→ **JOB**
For this exercise, report every line of the material that includes "nach".

· · ·

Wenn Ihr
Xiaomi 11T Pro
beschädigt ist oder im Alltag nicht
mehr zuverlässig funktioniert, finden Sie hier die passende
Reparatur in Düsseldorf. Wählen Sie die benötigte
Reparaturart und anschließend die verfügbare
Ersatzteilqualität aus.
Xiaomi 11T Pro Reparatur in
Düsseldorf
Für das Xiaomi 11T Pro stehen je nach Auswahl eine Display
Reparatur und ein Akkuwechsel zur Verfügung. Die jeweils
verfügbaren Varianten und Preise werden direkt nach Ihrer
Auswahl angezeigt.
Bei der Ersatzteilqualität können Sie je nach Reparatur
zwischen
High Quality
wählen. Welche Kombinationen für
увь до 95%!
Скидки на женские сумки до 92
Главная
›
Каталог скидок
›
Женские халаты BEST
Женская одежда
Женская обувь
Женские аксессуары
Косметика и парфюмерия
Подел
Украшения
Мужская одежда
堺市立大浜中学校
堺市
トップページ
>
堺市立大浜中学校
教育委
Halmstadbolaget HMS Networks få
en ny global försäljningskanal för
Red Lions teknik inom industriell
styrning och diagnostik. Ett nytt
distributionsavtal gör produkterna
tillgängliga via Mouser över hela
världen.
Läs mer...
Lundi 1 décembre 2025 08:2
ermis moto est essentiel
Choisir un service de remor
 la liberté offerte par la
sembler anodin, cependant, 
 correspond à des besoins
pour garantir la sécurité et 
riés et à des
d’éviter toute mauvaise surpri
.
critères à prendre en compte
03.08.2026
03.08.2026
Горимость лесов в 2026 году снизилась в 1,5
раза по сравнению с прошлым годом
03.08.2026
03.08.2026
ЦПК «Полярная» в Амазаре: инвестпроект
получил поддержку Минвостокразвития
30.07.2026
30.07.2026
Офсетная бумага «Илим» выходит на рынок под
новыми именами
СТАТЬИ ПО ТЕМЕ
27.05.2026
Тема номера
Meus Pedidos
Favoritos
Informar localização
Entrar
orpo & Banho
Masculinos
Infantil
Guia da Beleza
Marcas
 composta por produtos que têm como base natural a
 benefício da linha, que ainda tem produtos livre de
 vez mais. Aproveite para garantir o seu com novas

· · ·

→ **YOUR RESPONSE**
Für das Xiaomi 11T Pro stehen je nach Auswahl eine Display
verfügbaren Varianten und Preise werden direkt nach Ihrer
Bei der Ersatzteilqualität können Sie je nach Reparatur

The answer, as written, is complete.